*** EXTRACTED DATA ***

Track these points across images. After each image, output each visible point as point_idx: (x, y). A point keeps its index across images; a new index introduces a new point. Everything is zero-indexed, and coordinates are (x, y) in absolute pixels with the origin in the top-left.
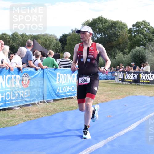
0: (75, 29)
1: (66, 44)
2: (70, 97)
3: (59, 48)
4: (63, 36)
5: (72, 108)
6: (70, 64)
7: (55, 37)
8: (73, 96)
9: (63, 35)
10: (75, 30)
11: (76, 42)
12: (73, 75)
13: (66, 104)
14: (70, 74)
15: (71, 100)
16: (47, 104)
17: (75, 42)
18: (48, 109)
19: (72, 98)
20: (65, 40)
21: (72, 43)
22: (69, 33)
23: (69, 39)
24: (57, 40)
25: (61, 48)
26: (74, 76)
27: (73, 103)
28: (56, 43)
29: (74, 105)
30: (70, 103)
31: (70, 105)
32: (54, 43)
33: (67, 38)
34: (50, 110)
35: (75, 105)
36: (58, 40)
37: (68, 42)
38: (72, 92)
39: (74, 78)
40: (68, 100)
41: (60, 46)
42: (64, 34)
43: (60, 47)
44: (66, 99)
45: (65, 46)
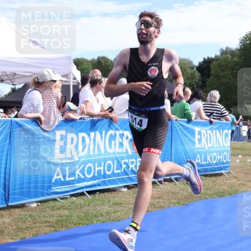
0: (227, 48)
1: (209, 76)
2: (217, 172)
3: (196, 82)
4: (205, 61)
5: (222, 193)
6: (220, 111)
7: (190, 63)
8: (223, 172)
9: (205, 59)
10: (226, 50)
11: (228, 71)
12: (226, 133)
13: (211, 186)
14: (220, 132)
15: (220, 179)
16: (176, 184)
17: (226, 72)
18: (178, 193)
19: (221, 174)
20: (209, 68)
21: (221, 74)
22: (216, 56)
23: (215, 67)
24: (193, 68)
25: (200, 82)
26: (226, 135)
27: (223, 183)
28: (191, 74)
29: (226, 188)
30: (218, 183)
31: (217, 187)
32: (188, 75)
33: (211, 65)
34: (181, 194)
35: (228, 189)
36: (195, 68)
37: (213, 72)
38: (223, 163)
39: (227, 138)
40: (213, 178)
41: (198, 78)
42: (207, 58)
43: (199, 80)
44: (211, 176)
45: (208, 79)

*** End of EXTRACTED DATA ***
*** EXTRACTED DATA ***

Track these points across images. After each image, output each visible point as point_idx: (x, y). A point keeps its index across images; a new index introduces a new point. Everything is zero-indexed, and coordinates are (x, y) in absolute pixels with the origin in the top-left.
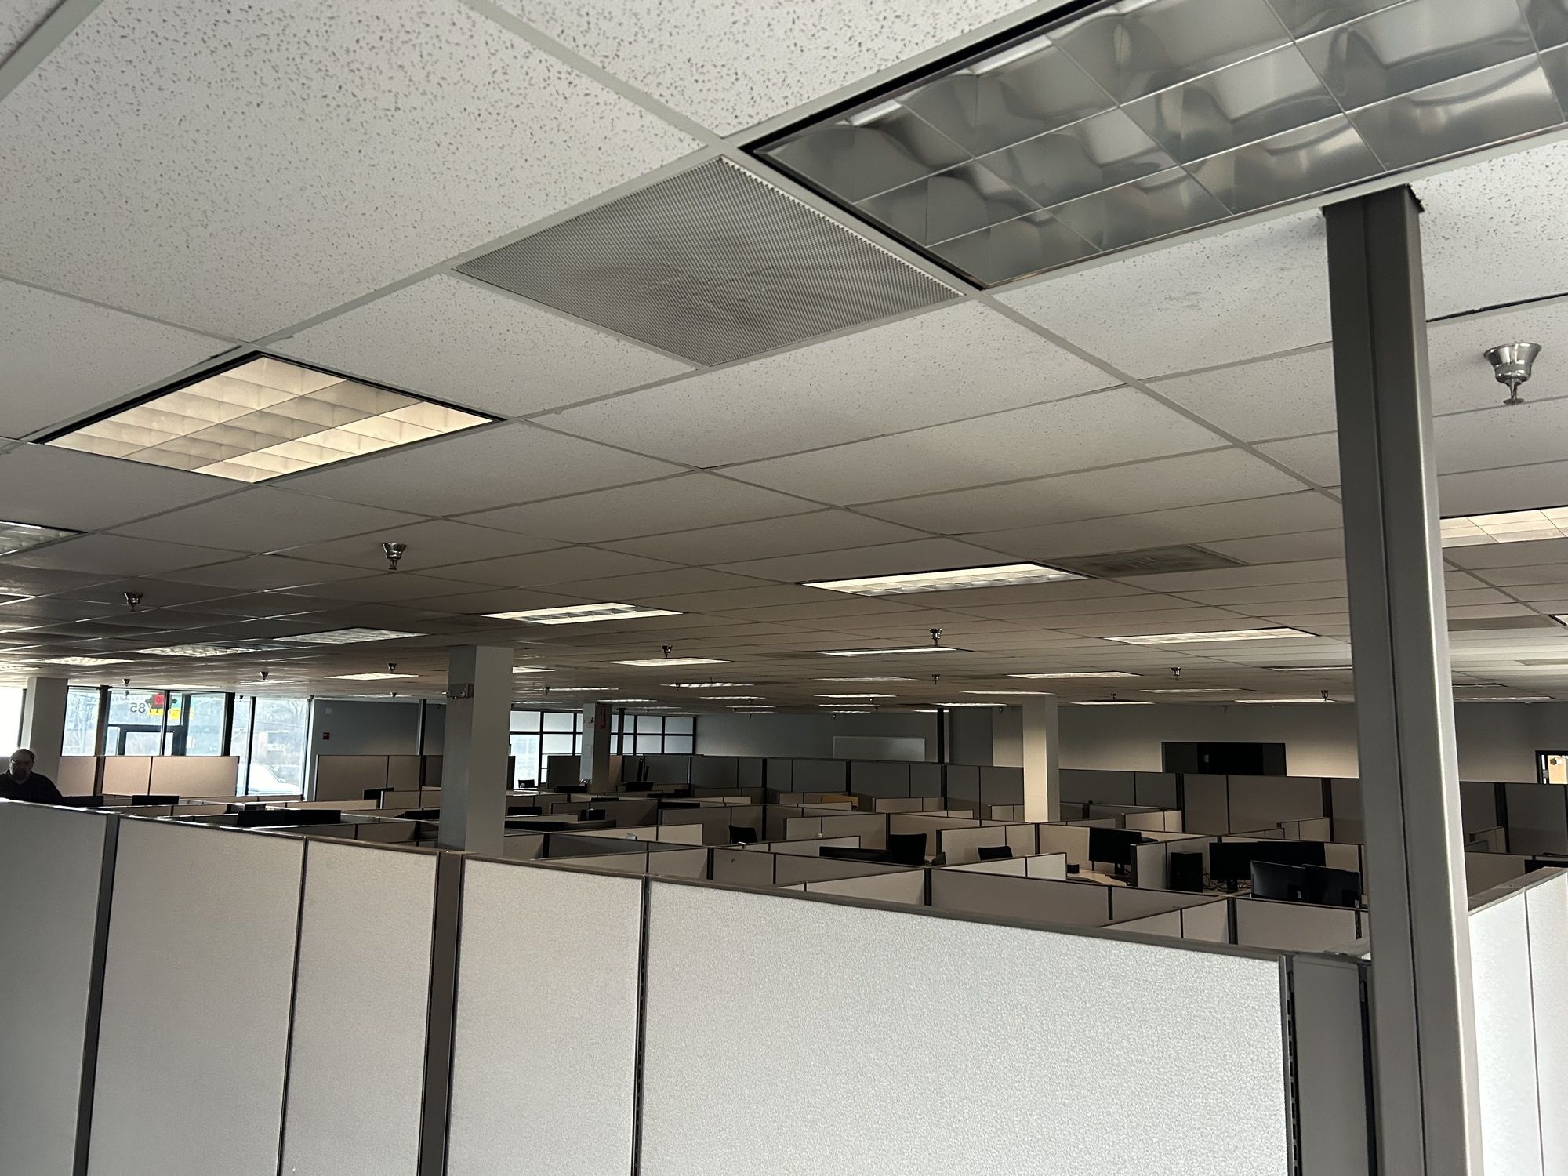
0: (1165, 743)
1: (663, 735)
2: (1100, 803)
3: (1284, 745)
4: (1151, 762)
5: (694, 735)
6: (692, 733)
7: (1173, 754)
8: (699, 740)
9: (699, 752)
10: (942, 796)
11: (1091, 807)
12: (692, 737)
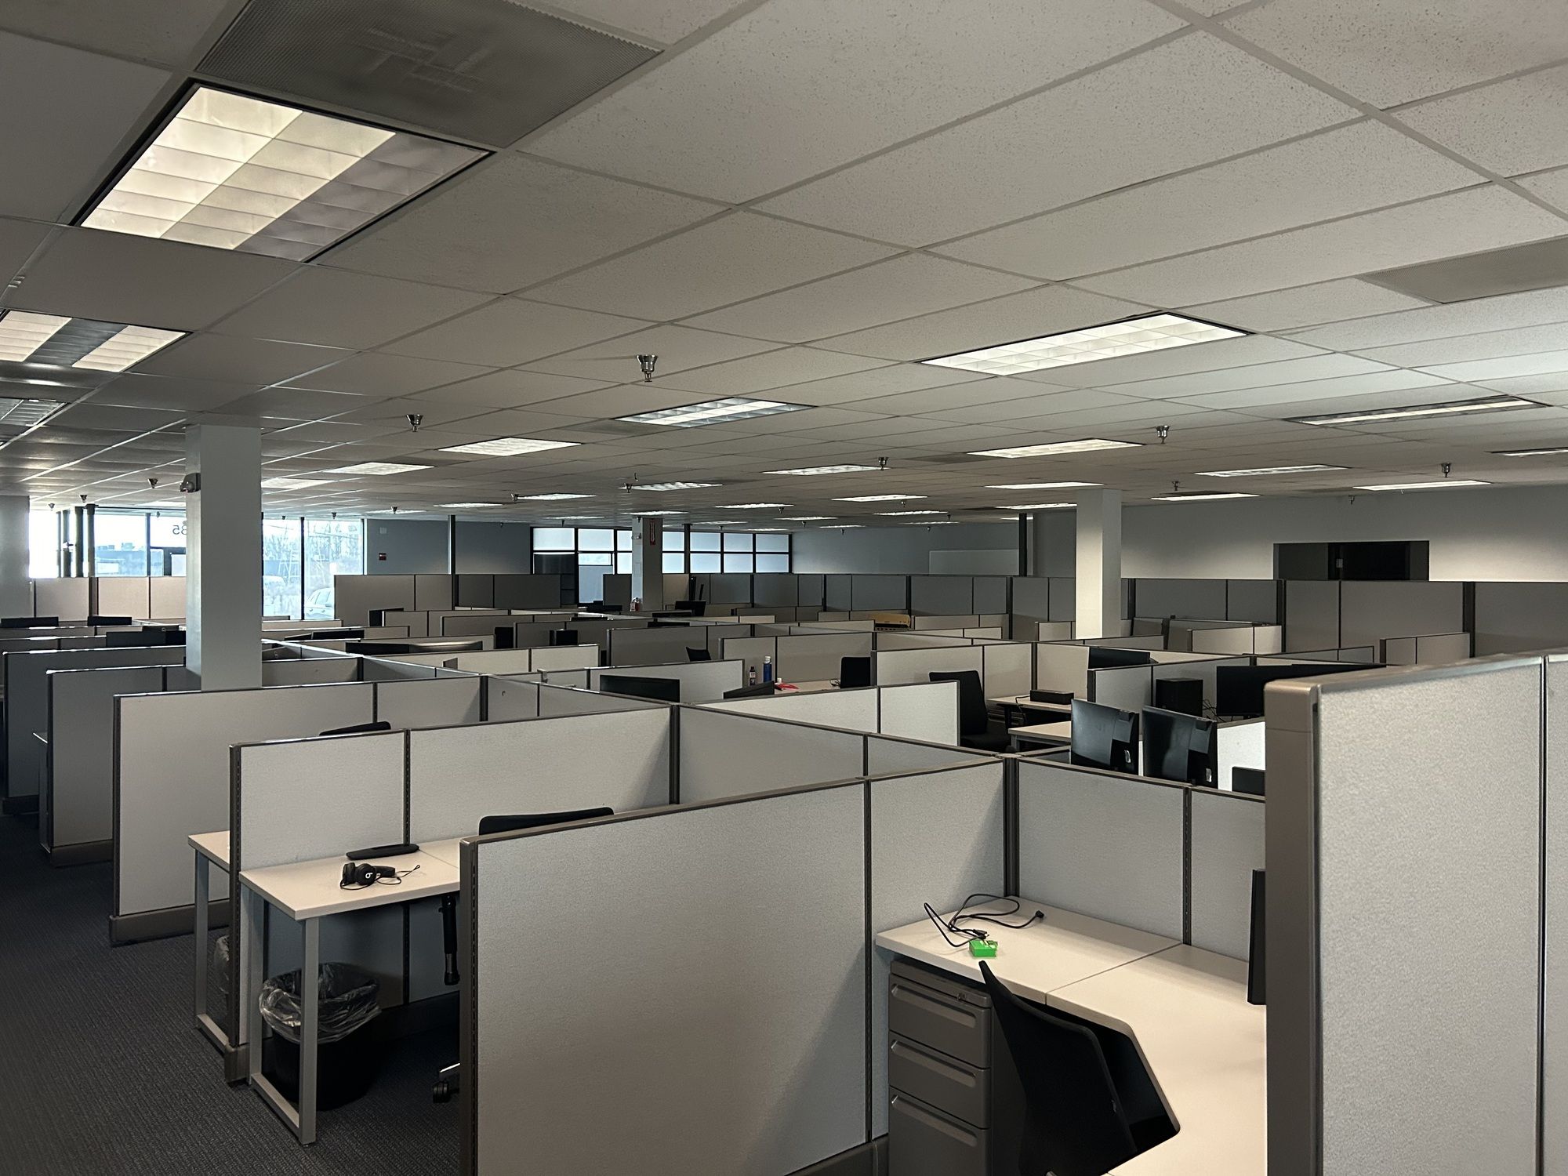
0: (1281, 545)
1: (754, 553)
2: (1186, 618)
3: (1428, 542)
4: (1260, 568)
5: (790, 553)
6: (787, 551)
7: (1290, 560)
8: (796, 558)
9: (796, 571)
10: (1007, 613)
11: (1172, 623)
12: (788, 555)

*** End of EXTRACTED DATA ***

Since only part of the listing is wanted, copy exactly the lines from the one holding "13: (66, 104)" to the one holding "44: (66, 99)", both included.

13: (66, 104)
14: (70, 74)
15: (71, 100)
16: (47, 104)
17: (75, 42)
18: (48, 109)
19: (72, 98)
20: (65, 40)
21: (72, 43)
22: (69, 33)
23: (69, 39)
24: (57, 40)
25: (61, 48)
26: (74, 76)
27: (73, 103)
28: (56, 43)
29: (74, 105)
30: (70, 103)
31: (70, 105)
32: (54, 43)
33: (67, 38)
34: (50, 110)
35: (75, 105)
36: (58, 40)
37: (68, 42)
38: (72, 92)
39: (74, 78)
40: (68, 100)
41: (60, 46)
42: (64, 34)
43: (60, 47)
44: (66, 99)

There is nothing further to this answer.